22 June 2008

Re: Drilling, A Few Points of Clarification

After reading a few of your comments, we figured the discussion on this blog would benefit from a little issue elucidation.

- First off, though we endorse a carbon tax, we do not believe that it is realistic to expect one in our lifetime. Americans would probably throw the president and party who enacted such legislation out on their posteriors. The only way this works is if it is coupled with a cut in income taxes and corporate taxes as we suggested in our last post. Even then, passage of of a carbon tax remains an extremely long shot.

- Let drilling be part of a comprehensive plan. The global warming fetishists also happen to be the same people who have been anti-nuclear and in our neck of the woods (Washington State) anti-hydropower. Of the alternatives to fossil fuels in providing electricity to Americans, nuclear power is the only one even close to having proven capacity to produce.

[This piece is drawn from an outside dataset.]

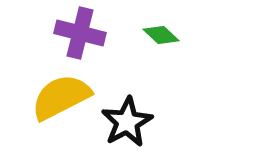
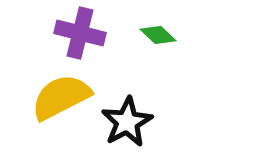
green diamond: moved 3 px left
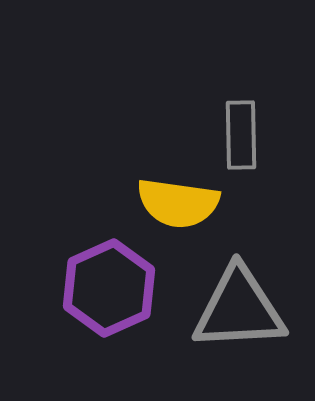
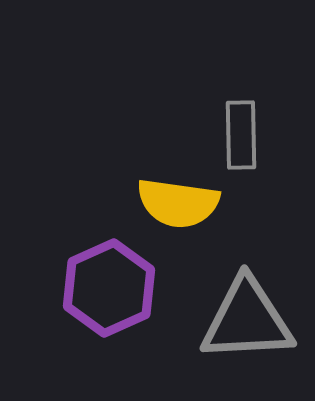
gray triangle: moved 8 px right, 11 px down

All the other "alternative" energy options combined produce something like 0.5% of all the energy consumed in this country. And this, even after the huge subsidy to their production and the high price of oil.

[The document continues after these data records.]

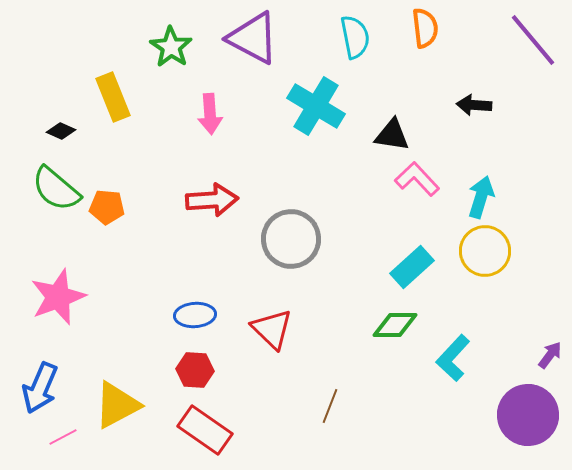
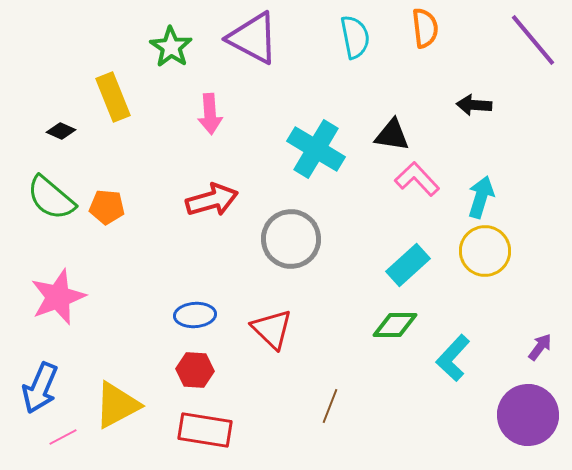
cyan cross: moved 43 px down
green semicircle: moved 5 px left, 9 px down
red arrow: rotated 12 degrees counterclockwise
cyan rectangle: moved 4 px left, 2 px up
purple arrow: moved 10 px left, 8 px up
red rectangle: rotated 26 degrees counterclockwise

- All of which brings us to our point about R&D (research & development, to the uninitiated). Spend money on R&D, but do so in a cost effective fashion. We'd like to see a competition with a $100 million prize to the team or corporation or university or whoever was able to come up with the cleanest most viable alternative energy source. It does no good to simply throw money at wind or solar or whatever when the "solution" (though we doubt there will ever be just one OR that we'll ever truly go away from fossil fuels) may be something that has not ever been discovered yet.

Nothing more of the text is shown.